Source data:
==*==
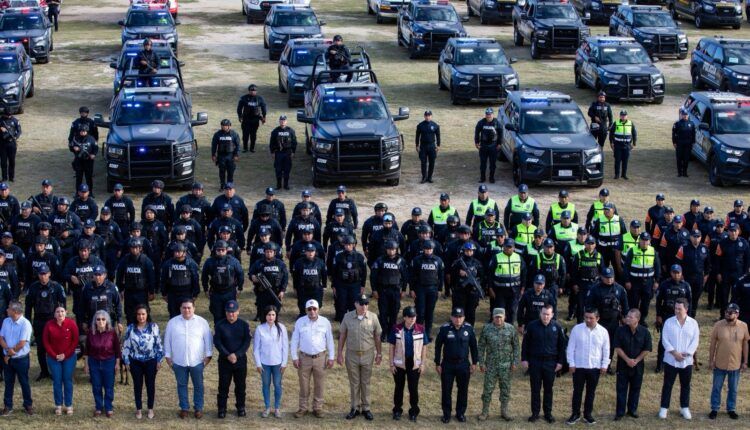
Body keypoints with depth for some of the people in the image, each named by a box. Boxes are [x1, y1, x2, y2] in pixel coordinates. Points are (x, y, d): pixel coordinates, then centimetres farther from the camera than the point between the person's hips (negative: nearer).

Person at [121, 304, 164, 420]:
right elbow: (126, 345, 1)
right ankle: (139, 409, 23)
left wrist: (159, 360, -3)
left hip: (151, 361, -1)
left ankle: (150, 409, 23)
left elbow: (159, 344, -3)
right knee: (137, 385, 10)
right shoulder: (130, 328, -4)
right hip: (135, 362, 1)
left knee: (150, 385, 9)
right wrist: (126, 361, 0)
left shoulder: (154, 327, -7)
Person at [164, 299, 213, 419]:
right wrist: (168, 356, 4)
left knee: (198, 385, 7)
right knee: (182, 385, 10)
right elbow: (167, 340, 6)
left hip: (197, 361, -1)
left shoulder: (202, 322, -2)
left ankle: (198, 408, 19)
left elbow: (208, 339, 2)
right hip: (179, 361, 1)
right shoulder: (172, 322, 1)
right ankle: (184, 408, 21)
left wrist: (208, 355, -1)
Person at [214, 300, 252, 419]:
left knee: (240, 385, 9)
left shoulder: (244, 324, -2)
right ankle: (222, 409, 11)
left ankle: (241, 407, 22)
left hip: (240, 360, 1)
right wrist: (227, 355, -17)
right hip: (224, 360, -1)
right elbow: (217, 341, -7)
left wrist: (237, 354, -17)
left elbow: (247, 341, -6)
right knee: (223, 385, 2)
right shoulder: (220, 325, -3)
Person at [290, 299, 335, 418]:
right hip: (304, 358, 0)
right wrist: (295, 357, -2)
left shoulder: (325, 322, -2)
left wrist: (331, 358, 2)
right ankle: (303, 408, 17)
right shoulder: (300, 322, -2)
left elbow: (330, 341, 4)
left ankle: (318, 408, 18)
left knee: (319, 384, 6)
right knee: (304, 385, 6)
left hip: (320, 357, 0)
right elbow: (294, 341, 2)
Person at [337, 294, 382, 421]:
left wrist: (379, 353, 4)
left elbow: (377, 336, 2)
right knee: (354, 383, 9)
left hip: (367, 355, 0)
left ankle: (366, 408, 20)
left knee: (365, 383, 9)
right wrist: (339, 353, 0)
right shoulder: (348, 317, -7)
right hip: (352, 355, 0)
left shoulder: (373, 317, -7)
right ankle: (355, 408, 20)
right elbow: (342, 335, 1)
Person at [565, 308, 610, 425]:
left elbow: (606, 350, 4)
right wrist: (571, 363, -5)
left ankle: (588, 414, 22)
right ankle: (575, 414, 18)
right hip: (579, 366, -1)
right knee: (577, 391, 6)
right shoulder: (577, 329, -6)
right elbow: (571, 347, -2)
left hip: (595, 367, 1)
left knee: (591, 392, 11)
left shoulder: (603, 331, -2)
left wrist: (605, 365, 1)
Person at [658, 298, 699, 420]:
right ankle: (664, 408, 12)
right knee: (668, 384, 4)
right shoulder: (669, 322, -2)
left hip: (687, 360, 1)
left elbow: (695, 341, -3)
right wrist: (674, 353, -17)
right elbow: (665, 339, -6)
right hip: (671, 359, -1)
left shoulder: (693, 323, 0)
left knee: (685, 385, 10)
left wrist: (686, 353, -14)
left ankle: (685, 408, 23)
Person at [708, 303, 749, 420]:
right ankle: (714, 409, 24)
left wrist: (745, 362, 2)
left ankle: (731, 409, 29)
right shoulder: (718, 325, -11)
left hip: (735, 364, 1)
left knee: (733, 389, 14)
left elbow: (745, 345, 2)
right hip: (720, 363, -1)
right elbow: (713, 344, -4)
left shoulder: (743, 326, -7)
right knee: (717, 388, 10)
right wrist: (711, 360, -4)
==*==
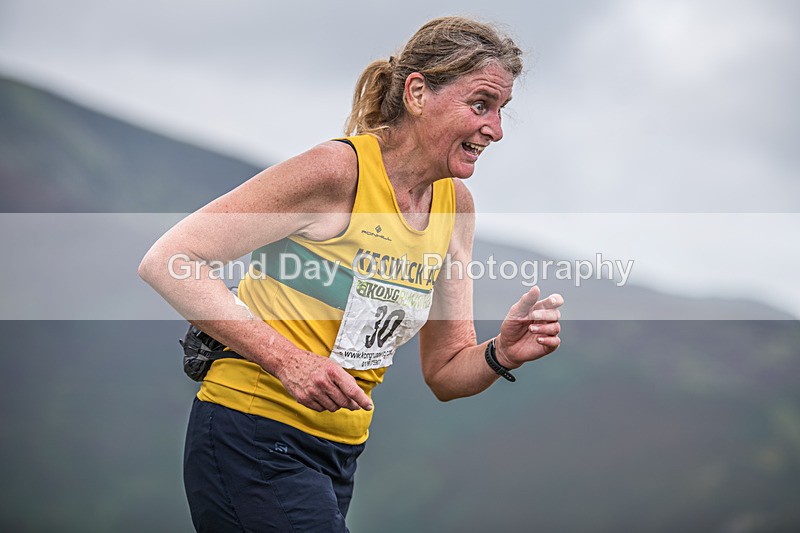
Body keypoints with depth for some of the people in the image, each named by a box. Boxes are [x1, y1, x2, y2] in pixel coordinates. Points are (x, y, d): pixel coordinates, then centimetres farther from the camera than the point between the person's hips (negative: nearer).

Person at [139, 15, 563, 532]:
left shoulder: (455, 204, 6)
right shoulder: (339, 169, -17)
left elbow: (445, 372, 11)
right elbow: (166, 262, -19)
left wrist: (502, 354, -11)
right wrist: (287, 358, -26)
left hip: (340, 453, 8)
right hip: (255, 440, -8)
==*==
Task objective: Copy out each line of the data above, exactly, if it lies between the line holding "right shoulder: (577, 329, -6)" and the line holding "right wrist: (711, 360, -4)", inclusive; copy no other line.

Task solution:
right shoulder: (577, 329, -6)
right elbow: (571, 347, -2)
left hip: (595, 367, 1)
left knee: (591, 392, 11)
left shoulder: (603, 331, -2)
left wrist: (605, 365, 1)
Person at [658, 298, 699, 420]:
right ankle: (664, 408, 12)
right knee: (668, 384, 4)
right shoulder: (669, 322, -2)
left hip: (687, 360, 1)
left elbow: (695, 341, -3)
right wrist: (674, 353, -17)
right elbow: (665, 339, -6)
right hip: (671, 359, -1)
left shoulder: (693, 323, 0)
left knee: (685, 385, 10)
left wrist: (686, 353, -14)
left ankle: (685, 408, 23)
Person at [708, 303, 749, 420]:
right ankle: (714, 409, 24)
left wrist: (745, 362, 2)
left ankle: (731, 409, 29)
right shoulder: (718, 325, -11)
left hip: (735, 364, 1)
left knee: (733, 389, 14)
left elbow: (745, 345, 2)
right hip: (720, 363, -1)
right elbow: (713, 344, -4)
left shoulder: (743, 326, -7)
right knee: (717, 388, 10)
right wrist: (711, 360, -4)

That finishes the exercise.